Decarbonization in Our Future?
At a briefing February 7 sponsored by the Cooler Heads Coalition, Jesse Ausubel, a researcher at the Rockefeller University, laid out a framework for thinking about global warming issues. There are several points at which the issue is being debated. There are the issues of energy use, emissions, and concentrations; climate sensitivity, or how much the climate may warm due to increases in greenhouse gas concentrations; the potential impacts on ecosystems and people; and so on.
Ausubel argued that many of these issues are essentially unknowable. Climate sensitivity, for example, has been estimated at different extremes. The aggregate results from peer-reviewed scientific studies show a normal distribution of climate sensitivities. Some suggest that a doubling atmospheric carbon dioxide concentration will warm the climate by about 4.5 degrees Celsius. Others show low climate sensitivity, which would lead to a warming of 1.5 degrees C. Still others fall somewhere in the middle. As Ausubel stated, “The pile of papers keeps getting larger, but the shape of the pile never changes.”
The real debate, according to Ausubel, lies in the trends in energy use. This is one variable that is known, and as Ausubel has discovered, the world has experienced a sustained long-running reduction in carbon intensity in its energy use. Wood, still a major source of fuel in less developed countries, has a hydrogen-to-carbon ratio of 1 to 10. Coals H:C ratio is 1 to 2, oil 2 to 1, and methane or natural gas about 4 to 1.
The world has been steadily decarbonizing for the last 150 years, from wood to coal to oil, and now to methane. Ausubel argues, somewhat controversially, that total decarbonization is in our future and that the economy will run on hydrogen, powered by nuclear power. That may well be the case.
One of the major implications of decarbonization is that energy policy may be irrelevant. As Ausubel has noted elsewhere, “Neither Queen Victoria nor Abraham Lincoln decreed a policy of decarbonization. Yet, the system pursued it.” Decarbonization and our path to the hydrogen economy will happen regardless of government decrees or federal research money.
Ausubel also takes to task the UN Intergovernmental Panel on Climate Change for its assumptions on energy use. When Ausubel extrapolated decarbonization trends out to the year 2100 and compared it to the IPCCs 1990 “business as usual” (BAU) scenario he found that they bore little resemblance to one another.
The IPCCs BAU scenario was a flat line, which assumes technical stagnation or what Ausubel dubs the Breschnev Scenario. But properly understood, BAU is a technologically dynamic and progressive scenario that will eliminate CO2 by 2100. The IPCCs 2001 Third Assessment Report uses 40 scenarios which show decarbonization and carbonization going in all different directions with no probabilities attached.

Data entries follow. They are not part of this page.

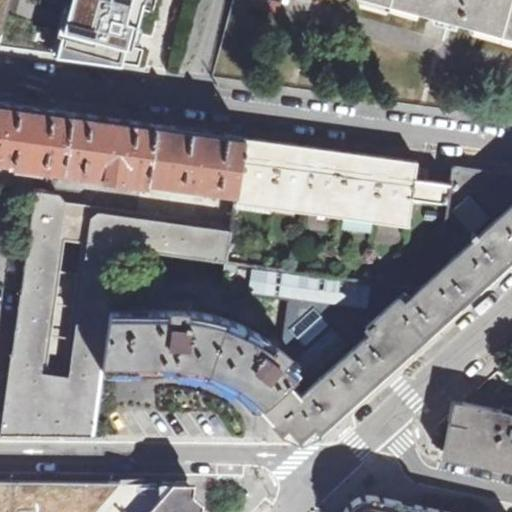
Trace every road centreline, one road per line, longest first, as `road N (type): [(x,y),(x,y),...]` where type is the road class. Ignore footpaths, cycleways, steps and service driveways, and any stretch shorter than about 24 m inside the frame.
road 1 (residential): [(0,74),(511,145)]
road 2 (unclassified): [(321,477),(293,459),(0,448)]
road 3 (residential): [(380,423),(511,304)]
road 4 (residential): [(511,490),(421,468),(380,423)]
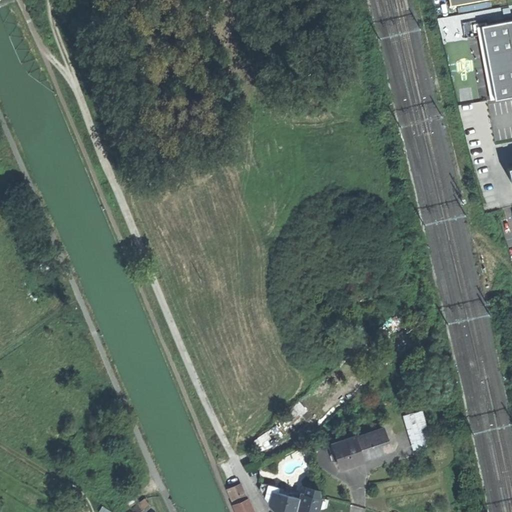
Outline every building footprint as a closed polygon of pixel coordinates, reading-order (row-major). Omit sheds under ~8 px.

IPCCs Economic Assumptions Assailed
The Economist (February 13, 2003) has published an article featuring criticisms leveled at the UNs Intergovernmental Panel on Climate Change for the economic assumptions it used to come up with its temperature projections.
“In recent months,” according to the Economist, “two distinguished commentators Ian Castles of the National Center for Development Studies at Australian National University, formerly the head of Australias national office of statistics; and David Henderson of the Westminster Business School, formerly chief economist of the OECD have put together a critique of the panels Special Report of Emissions Scenarios (SRES).”

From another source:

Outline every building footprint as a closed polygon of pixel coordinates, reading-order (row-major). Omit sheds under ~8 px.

The major points of contention are the assumptions about the gap between rich and poor countries and the speed at which the gap will be closed. The SRES based its projections of future output on GDP estimates that were converted into a common measure using market exchange rates. Because prices tend to be much lower in poor countries, this method significantly overstates the gap in average incomes between rich and poor countries.
The IPCC assumed that the rich countries will continue to grow and that in most of the 40 SRES scenarios the poor countries will close the income gap by the year 2100. The combination of the overstated gap and the assumption of convergence lead to vastly overestimated emissions scenarios.

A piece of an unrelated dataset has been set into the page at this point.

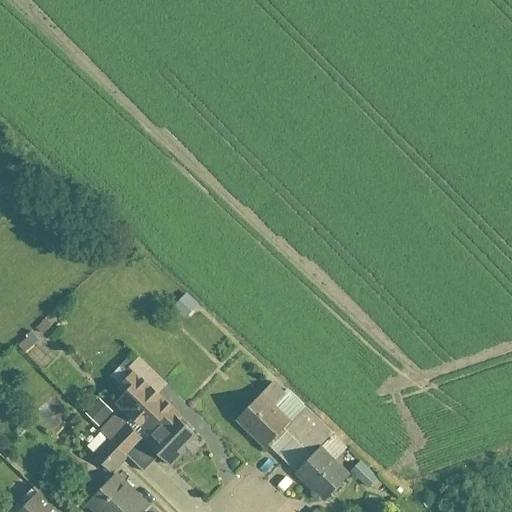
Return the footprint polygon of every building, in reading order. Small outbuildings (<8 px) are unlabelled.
[(143,445),(171,471),(202,437),(177,415),(180,410),(142,376),(115,405),(151,437),(143,445)] [(260,397),(236,422),(268,451),(292,426),(260,397)] [(325,448),(298,481),(331,509),(358,476),(325,448)] [(147,511),(111,482),(86,511),(147,511)] [(54,511),(31,491),(12,511),(54,511)]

Even more startling are projections that show the per capita incomes of those living in South Africa, Algeria, Libya, Turkey and North Korea overtaking the per capita incomes of Americans by 2100 by a wide margin. There are several other serious errors in the SRES scenarios as well. Castles and Hendersons analysis will be published in a forthcoming issue of Energy and Environment.
Renewable Energy in Decline
The Energy Information Administration has released a report showing that the consumption of renewable energy fell significantly in 2001. Much of the decline was attributed to a drought which curtailed the generation of hydroelectric power by 23 percent. But the report also noted that the equipment used to produce solar power is being retired faster than new equipment is being installed.
Much of that equipment was installed in the 1970s and 1980s when there were plentiful subsidies available for distributed solar power. But now the equipment is getting old and wearing out, and the subsidies are no longer available to replace it.
Even though the use of solar collectors and wind turbines has increased over the last few years, overall consumption of renewable energy fell by 12 percent in 2001, the lowest point in over 12 years. In all, renewables only account for 6 percent of the nations energy consumption (Energy Central, February 18, 2003).